Disclaimer: I don't own Ben 10 or any of the implied things in this piece of shit because a mother fucking dumbass of shitland. (I like cussing randomly)

Warning: Will contain some crappy angsting and implying gay shit.

This is in Ben's POV okay so it in first person. And this is a one shot that summarizes Ben and his addictions (not in anyway connected to the series I just made them up) so it's short. I should really be working on my other stories.

I don't remember when this began or how it did. However, I don't really care anymore. I know I'm slowly rotting away from the inside out for my stupid mistake. But it just feels so good that I can't stop myself. All I want is to fulfill my sinful desires.

My grades are beginning to fall everyday that passes. Grandpa Max and Gwen are beginning to question my sudden drop in grades and were I disappear to after school is over. Gwen even cornered me once, trying to force the answers out through my lips. But I won't utter those sinful words, they are my own dirty little secret. My connections with them began to become so strained that only a small piece of thread connected us now.

I don't care about everything else now. All I want is him and "it". I know what I do in order to get "it" is wrong, but truthfully I love it. I literally sell my body to him just so I can get even a at least a bit of a taste of my new addiction. He is were I hide when the day is over. He is my strongest sinful desire. Inside I know I should stop, I know this won't ever work and it shouldn't exist. But I can't stop the addiction is stronger than I'll ever be able to handle.

Every night since this slip in my judgment occurred, I came to our little place to satisfy my craving greed. But I'm not alone in this sin, I see the very same addiction in his eyes when I look at him. He feels the same as I do. We both don't dare reveal our secrets to outside world. We lock ourselves in our own little world just him and me.

This can't be love just only lust. We just use one another to fulfill our wants. I know I don't deserve the thing called love. Not after I took the plunge into the deep abyss. But I'll never be able to blame him for my new obsessions and dark corruption. For I believe that deep inside I've always had this obsession just buried to deep to see.

After he's done with me he finally gives me what I came for.
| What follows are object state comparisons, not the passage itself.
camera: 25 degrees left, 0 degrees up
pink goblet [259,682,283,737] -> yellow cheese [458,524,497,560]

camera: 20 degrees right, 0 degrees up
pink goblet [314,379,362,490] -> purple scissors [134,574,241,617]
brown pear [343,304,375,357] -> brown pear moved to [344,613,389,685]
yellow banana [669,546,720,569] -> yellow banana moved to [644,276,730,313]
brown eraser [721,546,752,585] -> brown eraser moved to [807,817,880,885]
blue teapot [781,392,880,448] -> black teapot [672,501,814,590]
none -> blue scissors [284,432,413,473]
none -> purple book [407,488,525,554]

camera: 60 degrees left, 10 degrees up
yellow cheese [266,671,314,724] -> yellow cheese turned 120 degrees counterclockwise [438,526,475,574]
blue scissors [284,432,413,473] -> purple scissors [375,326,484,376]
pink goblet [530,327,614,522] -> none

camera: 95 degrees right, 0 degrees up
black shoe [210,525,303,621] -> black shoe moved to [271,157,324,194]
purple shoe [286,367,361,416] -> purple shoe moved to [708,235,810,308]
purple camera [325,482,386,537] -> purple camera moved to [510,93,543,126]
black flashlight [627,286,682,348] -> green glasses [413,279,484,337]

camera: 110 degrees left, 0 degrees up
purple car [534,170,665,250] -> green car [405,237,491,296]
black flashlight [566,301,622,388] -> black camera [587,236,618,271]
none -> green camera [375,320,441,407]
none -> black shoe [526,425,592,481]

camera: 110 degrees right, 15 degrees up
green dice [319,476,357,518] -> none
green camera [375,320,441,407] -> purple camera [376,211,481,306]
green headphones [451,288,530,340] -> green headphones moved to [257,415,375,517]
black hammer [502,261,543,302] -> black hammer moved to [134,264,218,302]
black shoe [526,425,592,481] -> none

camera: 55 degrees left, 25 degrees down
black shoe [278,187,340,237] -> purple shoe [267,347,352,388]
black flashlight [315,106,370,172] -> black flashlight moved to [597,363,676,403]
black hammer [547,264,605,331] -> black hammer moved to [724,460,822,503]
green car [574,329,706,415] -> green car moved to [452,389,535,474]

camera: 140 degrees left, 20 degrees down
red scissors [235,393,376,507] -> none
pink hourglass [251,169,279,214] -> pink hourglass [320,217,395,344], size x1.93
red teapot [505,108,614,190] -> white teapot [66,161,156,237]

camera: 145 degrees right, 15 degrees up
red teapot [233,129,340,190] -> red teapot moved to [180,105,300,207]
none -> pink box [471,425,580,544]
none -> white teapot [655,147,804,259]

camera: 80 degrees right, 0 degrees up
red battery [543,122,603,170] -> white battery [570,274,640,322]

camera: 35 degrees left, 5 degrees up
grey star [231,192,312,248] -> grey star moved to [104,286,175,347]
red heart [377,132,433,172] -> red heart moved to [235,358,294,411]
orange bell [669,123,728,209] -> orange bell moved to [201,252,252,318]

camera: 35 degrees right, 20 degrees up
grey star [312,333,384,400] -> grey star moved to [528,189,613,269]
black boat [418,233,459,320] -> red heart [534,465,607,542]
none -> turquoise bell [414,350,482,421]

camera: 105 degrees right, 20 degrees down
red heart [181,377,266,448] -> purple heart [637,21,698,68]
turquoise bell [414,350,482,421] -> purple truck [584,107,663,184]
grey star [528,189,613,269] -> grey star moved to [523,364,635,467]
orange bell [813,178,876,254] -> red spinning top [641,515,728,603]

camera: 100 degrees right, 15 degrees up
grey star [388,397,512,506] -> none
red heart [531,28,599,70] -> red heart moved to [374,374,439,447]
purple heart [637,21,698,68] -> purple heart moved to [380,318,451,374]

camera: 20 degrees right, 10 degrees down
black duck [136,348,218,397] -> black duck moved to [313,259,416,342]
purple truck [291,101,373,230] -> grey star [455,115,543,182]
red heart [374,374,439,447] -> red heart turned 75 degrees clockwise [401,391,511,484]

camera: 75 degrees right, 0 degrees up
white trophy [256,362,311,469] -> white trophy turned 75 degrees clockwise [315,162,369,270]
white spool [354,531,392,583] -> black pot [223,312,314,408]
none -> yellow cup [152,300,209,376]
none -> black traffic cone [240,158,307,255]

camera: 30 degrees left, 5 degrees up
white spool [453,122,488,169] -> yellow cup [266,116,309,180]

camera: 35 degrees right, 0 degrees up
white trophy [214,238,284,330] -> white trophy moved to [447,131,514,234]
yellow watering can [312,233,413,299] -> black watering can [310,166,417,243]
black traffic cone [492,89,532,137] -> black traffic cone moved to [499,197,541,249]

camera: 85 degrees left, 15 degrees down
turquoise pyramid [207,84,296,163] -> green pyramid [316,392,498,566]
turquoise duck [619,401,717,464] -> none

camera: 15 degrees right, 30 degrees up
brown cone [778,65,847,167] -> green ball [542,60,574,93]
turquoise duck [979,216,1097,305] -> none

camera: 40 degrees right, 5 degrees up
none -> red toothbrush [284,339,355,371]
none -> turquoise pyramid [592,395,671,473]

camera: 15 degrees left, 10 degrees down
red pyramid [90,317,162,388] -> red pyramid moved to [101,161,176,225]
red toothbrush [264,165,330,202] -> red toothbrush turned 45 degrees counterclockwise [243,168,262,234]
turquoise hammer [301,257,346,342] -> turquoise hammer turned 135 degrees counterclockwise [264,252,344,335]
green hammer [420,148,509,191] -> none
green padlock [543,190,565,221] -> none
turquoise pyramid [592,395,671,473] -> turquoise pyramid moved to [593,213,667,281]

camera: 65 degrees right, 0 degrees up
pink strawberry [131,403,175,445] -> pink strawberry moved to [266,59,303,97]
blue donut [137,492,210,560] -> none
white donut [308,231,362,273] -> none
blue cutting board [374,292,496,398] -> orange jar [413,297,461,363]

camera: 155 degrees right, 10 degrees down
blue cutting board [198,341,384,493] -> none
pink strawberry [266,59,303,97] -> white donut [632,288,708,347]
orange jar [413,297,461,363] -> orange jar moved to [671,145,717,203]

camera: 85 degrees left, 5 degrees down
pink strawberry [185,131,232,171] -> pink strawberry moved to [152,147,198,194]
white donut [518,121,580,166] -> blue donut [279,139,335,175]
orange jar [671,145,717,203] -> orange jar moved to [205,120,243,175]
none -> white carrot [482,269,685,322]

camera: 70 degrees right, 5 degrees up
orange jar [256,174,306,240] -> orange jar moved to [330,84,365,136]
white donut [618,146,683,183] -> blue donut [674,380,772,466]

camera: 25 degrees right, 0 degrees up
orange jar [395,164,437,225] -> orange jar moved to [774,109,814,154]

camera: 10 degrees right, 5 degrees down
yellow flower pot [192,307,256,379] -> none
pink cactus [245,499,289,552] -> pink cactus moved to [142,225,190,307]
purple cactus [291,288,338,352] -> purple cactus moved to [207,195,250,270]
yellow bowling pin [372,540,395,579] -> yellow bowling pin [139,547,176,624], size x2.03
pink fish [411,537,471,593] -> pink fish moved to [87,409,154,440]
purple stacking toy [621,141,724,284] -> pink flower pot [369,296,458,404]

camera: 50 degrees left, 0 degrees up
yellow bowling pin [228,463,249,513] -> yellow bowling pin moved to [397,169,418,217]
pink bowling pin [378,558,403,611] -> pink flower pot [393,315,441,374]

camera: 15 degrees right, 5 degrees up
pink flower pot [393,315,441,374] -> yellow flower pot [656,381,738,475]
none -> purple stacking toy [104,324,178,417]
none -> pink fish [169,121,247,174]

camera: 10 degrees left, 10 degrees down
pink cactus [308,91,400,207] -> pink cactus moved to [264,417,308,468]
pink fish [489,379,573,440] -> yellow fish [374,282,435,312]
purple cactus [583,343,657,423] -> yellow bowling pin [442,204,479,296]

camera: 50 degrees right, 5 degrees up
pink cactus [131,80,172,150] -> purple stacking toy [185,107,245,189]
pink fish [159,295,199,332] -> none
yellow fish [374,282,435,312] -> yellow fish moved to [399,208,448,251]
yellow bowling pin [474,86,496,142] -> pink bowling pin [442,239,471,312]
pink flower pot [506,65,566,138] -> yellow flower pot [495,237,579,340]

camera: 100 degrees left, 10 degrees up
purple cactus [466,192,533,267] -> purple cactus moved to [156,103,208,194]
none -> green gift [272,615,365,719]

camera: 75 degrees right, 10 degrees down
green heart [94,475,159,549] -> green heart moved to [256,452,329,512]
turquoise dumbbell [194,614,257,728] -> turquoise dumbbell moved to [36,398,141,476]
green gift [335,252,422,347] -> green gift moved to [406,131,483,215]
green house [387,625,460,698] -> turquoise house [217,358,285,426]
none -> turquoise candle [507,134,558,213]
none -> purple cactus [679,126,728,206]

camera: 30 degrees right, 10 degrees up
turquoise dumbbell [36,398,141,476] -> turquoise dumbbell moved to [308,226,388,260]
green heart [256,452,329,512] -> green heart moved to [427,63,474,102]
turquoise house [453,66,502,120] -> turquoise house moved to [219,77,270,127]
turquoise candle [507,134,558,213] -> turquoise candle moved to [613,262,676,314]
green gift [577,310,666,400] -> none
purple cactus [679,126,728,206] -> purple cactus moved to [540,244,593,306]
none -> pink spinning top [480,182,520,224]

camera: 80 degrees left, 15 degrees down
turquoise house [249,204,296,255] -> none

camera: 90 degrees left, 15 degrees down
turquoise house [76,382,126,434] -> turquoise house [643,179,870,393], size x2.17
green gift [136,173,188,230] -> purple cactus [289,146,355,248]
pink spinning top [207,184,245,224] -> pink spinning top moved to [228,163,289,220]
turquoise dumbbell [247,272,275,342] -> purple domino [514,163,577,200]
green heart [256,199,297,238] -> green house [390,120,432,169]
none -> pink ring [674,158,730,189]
As I take it, the world begins to blur and my mind goes numb. I watch as he smirks at my ridicules state, but I can't think straight anymore and my world begins to melt away. But I don't mind, my desires have been fulfilled for that one moment and that's all I've wanted. He soon joins me in my utopia and we continue our sinful dance throughout the night.

Daylight creeps into our little haven where no one knows exists and awakens me. I open my eyes to the light only to be blinded for a few moments. I see that he continues to sleep on top of me, exhausted from nightly activities. I love these serene moments when it seems there are no others and just us two. Except, looks can be deceiving. This is only a mask over our pains.

I quietly crawl out from underneath him to take a warm shower to relax my muscles. As I stood in the shower stripped of any cloth, he came in. He wraps his arms around my waist in an intimate gesture. But I know this would never work and a lone tear escapes the chamber of my eye mixing in with the cascading water. I know my dark wish is to be his lover and not his play toy, I'm not oblivious to this wish.

I quickly change for school after I dry myself off. I get ready to ride off on my bike when I feel his eyes on the back of my head. I can tell that he's watching me leave the place from the doorway to our secret. I don't look back, I just can't make myself look into his eyes and find things I don't want to see. So I ride off towards school leaving him behind to restart our little sinister cycle. I don't know if it will ever stop moving in a never-ending circle or even if I truly wish this to stop. Sometimes I think maybe some supernatural being out there wants us to be together.

And other times I just think I'm being greedy.

Author Note: Just so there is no confusion, Ben is addicted to drugs (Kevin got him hooked on it but not that addicted as his other addiction) and Kevin (in the lust sense, I guess). I got this idea because I had to take notes in my Biology book on a section talking about drugs and the nervous system.

This story implies that Ben gives himself to Kevin as a "fuck toy" as payment for the drugs, but he likes it of course (and so does Kevin). This happens during Alien Force but with grandpa. I'm sorry if I made him OOC I haven't watched most of Alien Force and half or less of Ben 10. And I actually wrote this story during lunch!!